De acuerdo a entidades ligadas a los derechos humanos y al propio Instituto Nacional de Derechos Humanos del Estado de Chile, en el transcurso del estallido social, el gobierno de Piñera, a través de la policía militar y de agentes de las Fuerzas Armadas, asesinó a alrededor de 40 personas; reprimió con violencia inédita las manifestaciones pacíficas; disparó con munición de guerra sobre la población inerme, sus casas y edificios privados; torturó y violó a niñas y niños; mutiló partes del rostro y los ojos de unas 500 personas; llenó los penales de cientos de presos políticos (algunos todavía encerrados, esperando un juicio que no llega) y, en general, arremetió con atropellos y vejaciones similares a las de la dictadura militar contra miles de personas.
Al igual que en otras ocasiones, la elite política del régimen, con el presidente Gabriel Boric a la cabeza, desplazó incluso la gravedad mortal de los incendios en curso, para deshacerse en halagos dedicados a la figura de Sebastián Piñera.
Junto con decretar tres días de duelo nacional, Boric calificó al recién muerto como «un gran demócrata», a la par que el gremio del empresariado (Confederación de la Producción y el Comercio, CPC) que llamó a Piñera «un defensor de la democracia y hombre de Estado». El expresidente demócrata cristiano Eduardo Frei Ruiz-Tagle dijo que el fallecido «Buscó servir a Chile con gran pasión», mientras que la expresidenta socialista Michelle Bachelet afirmó que «Valoré siempre el compromiso con nuestro país». Ese fue el tono y sentido de los representantes del conjunto del arco de partidos políticos que hacen la presente administración de La Moneda.

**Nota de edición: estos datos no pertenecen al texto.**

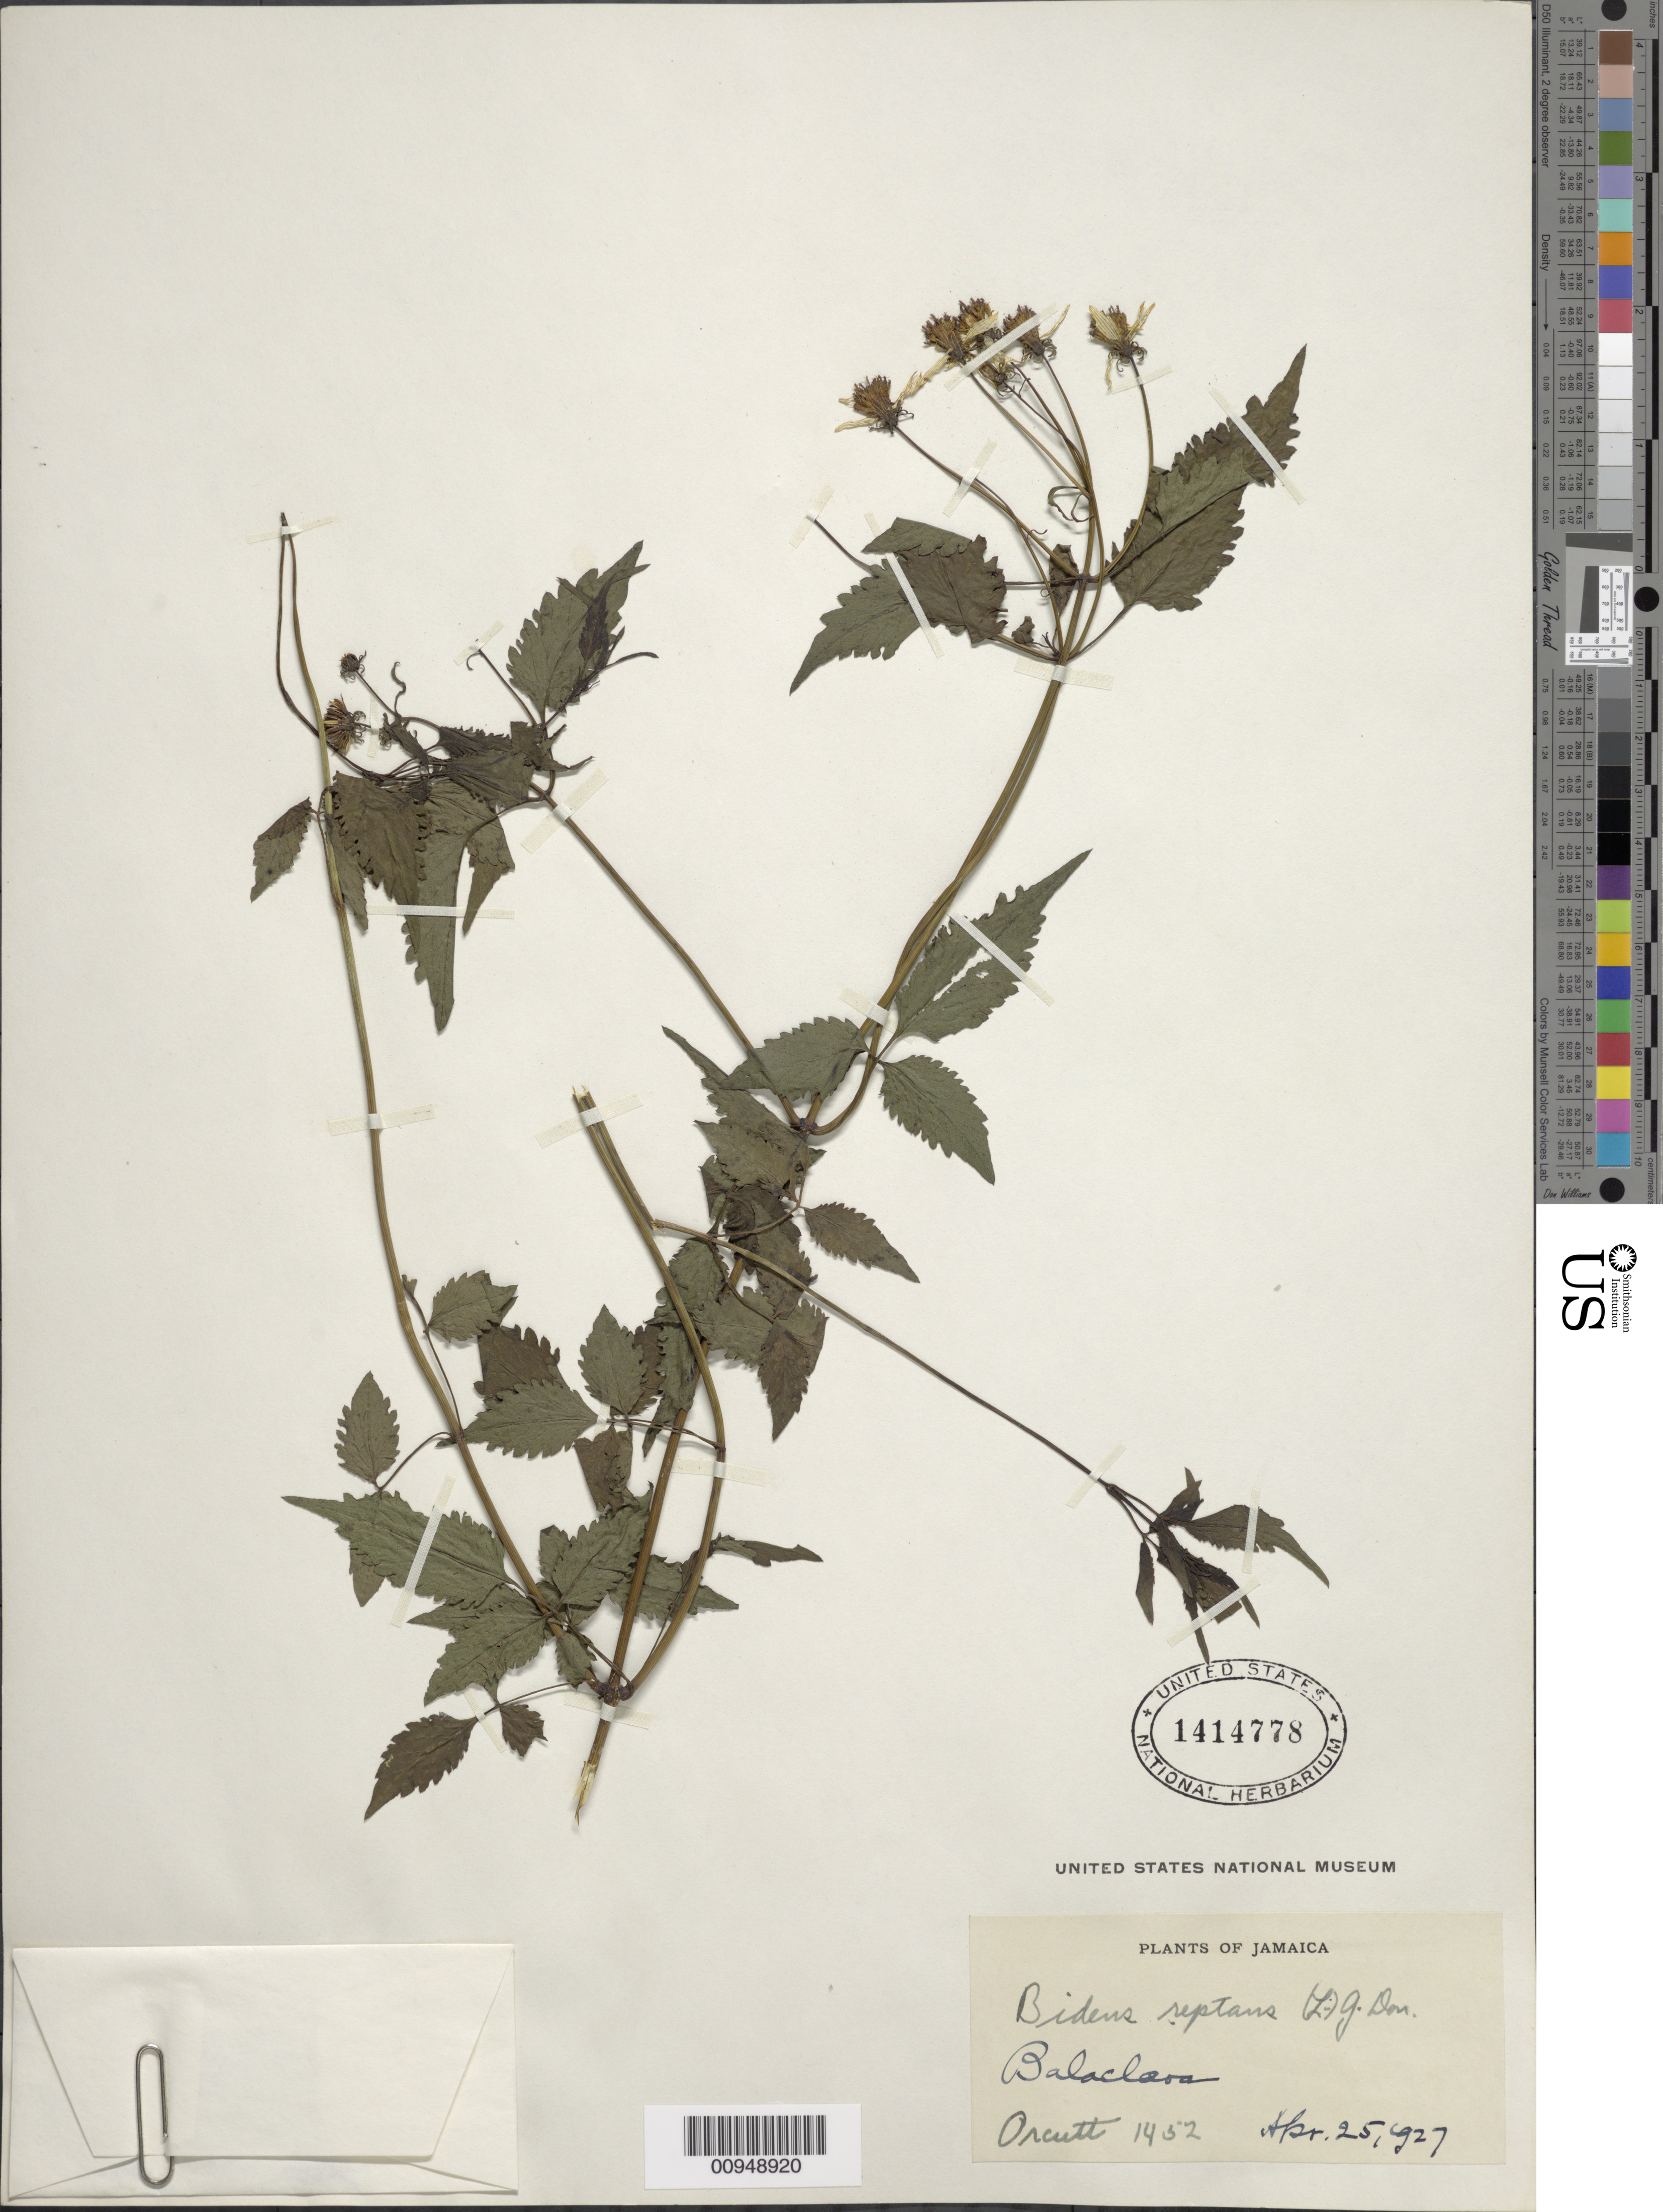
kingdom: Plantae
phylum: Tracheophyta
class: Magnoliopsida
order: Asterales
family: Asteraceae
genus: Bidens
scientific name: Bidens reptans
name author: (L.) G. Don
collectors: C. R. Orcutt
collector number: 1452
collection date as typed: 25 Apr 1927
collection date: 1927-04-25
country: Jamaica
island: Jamaica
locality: Balaclaoa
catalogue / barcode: US 1414778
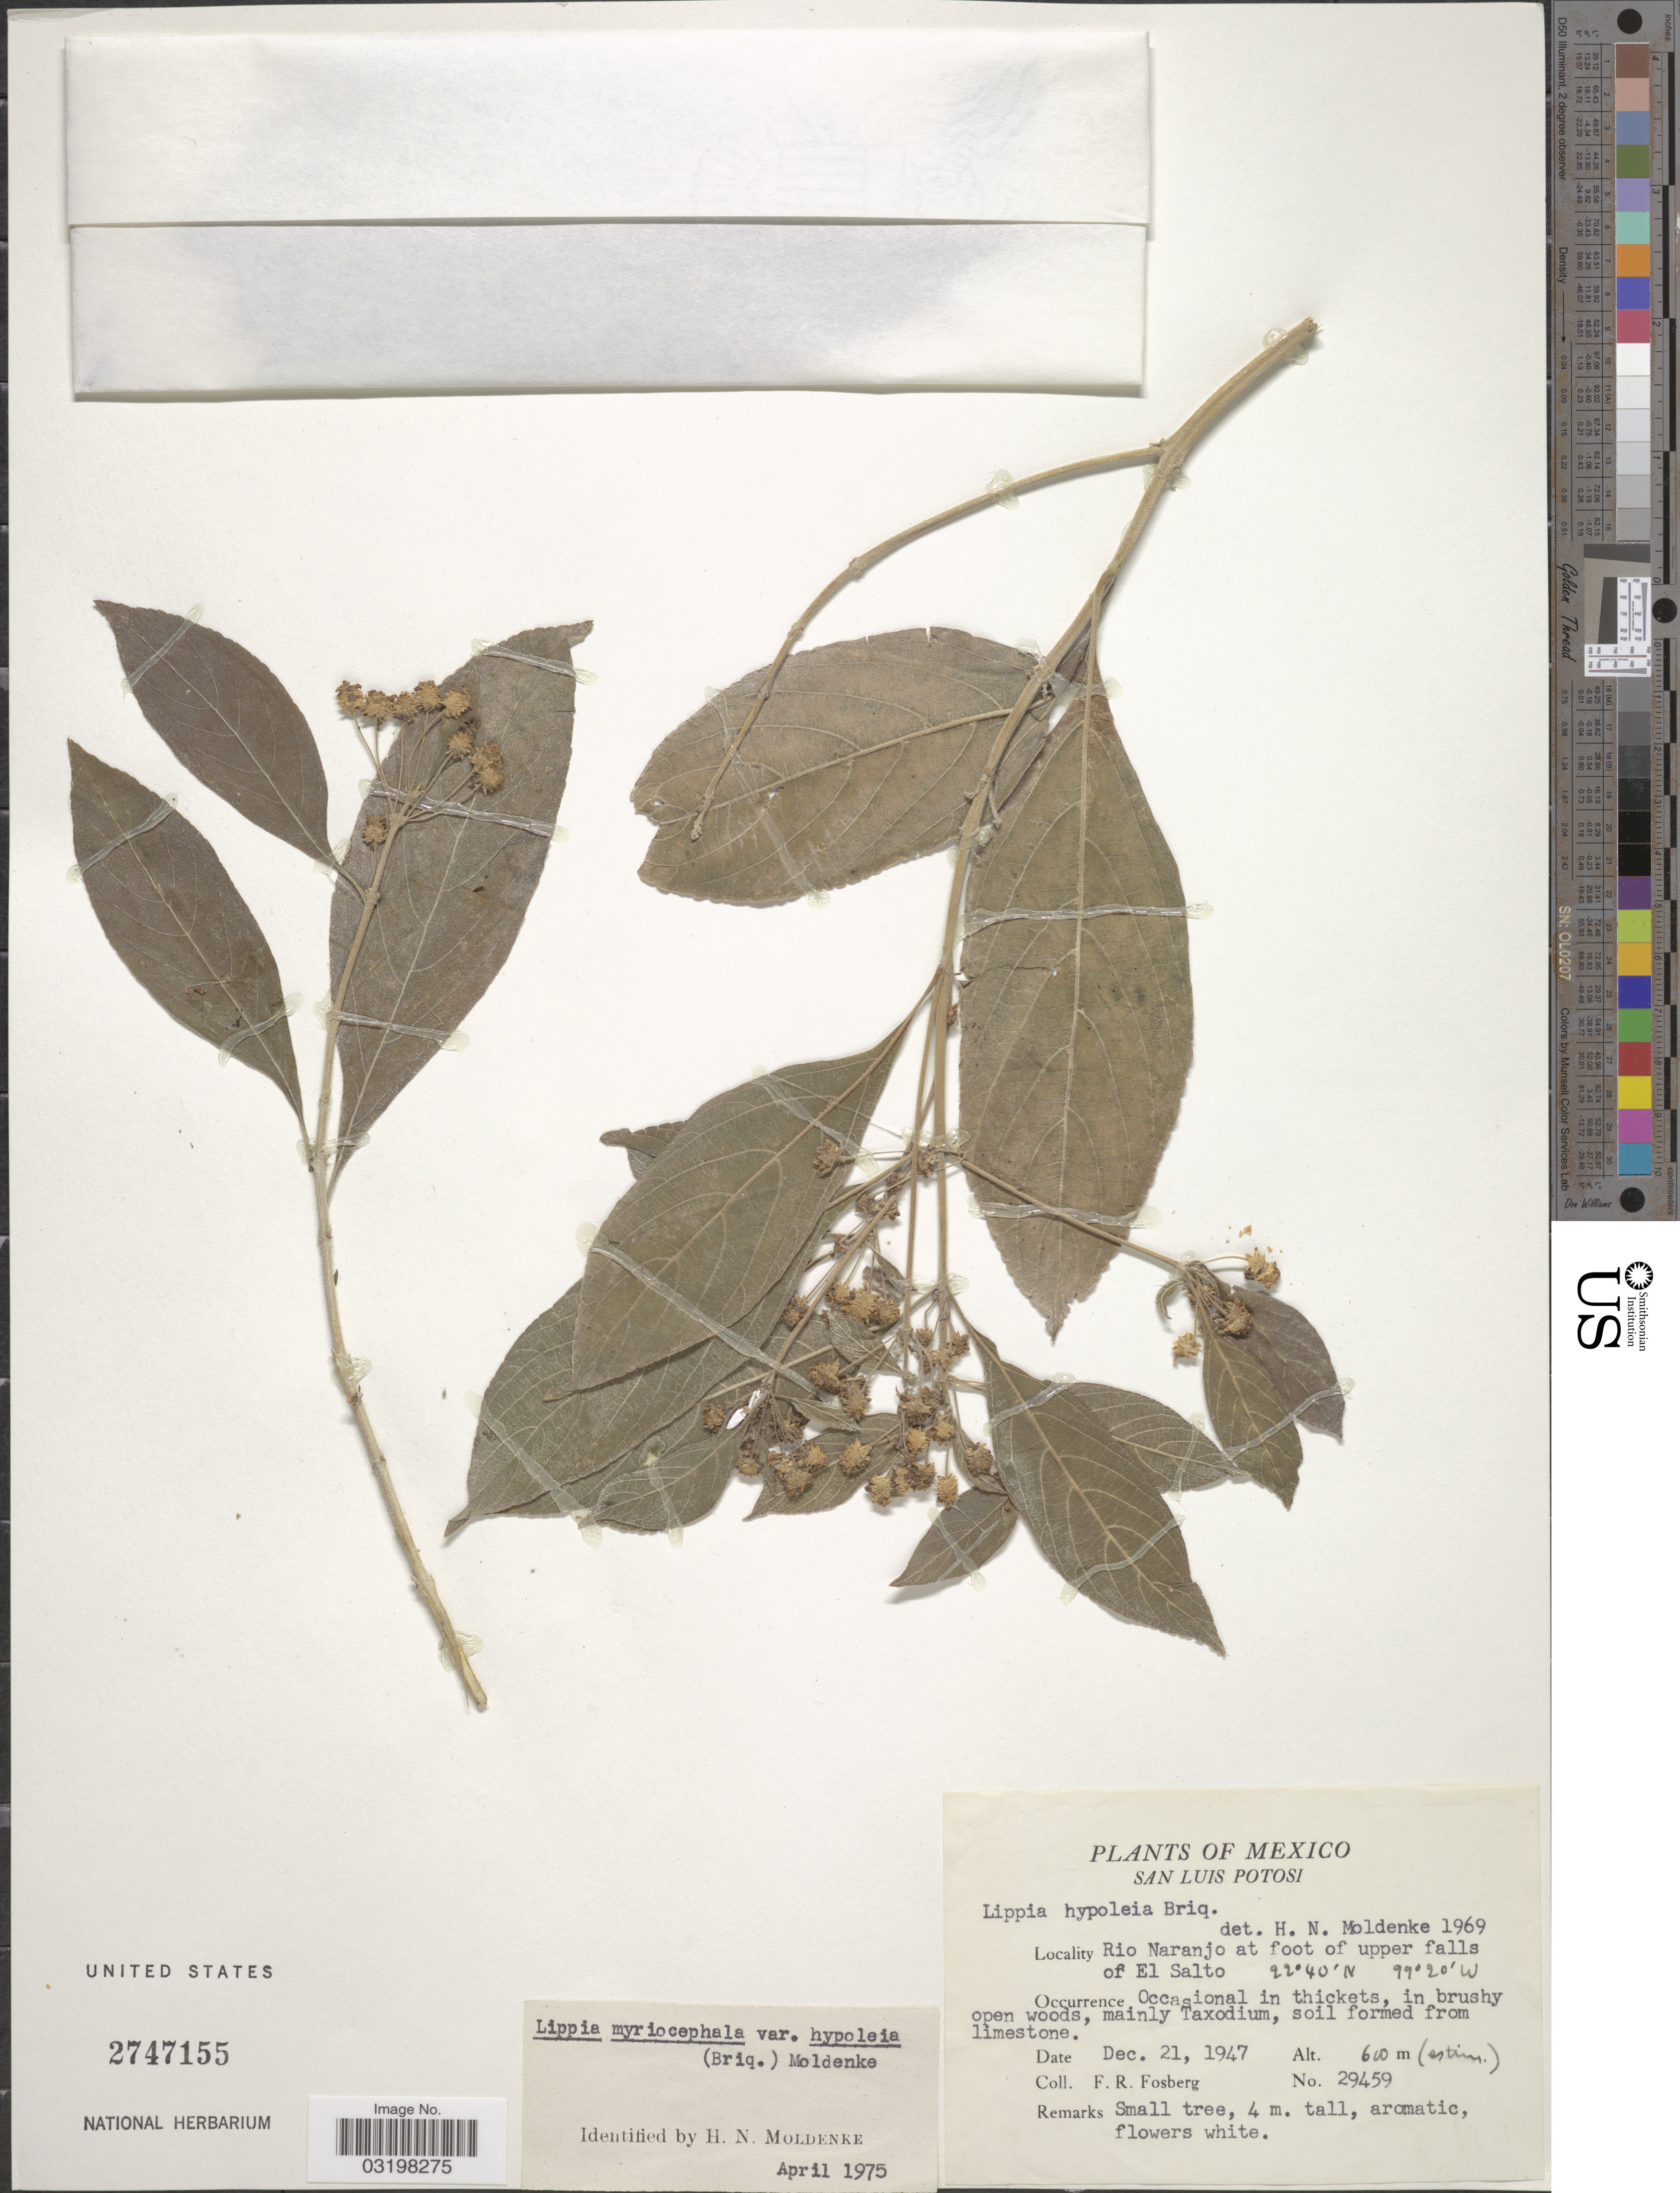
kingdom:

La sociedad ya sabe cómo quieren ser despedidos los políticos profesionales que ven en la muerte de Piñera, como en un espejo, su eventual retiro por razones mortales.
Por abajo, el pueblo común inundó con bromas de humor negro las redes sociales y los teléfonos móviles. Lo cierto es que Sebastián Piñera, al igual que Augusto Pinochet y tantos otros, se fue sin pagar ni con un minuto de cárcel sus culpas políticas en relación a los crímenes de lesa humanidad infringidos contra buena parte de la comunidad nacional.
La impunidad galopa. Hasta la próxima revuelta, dicen.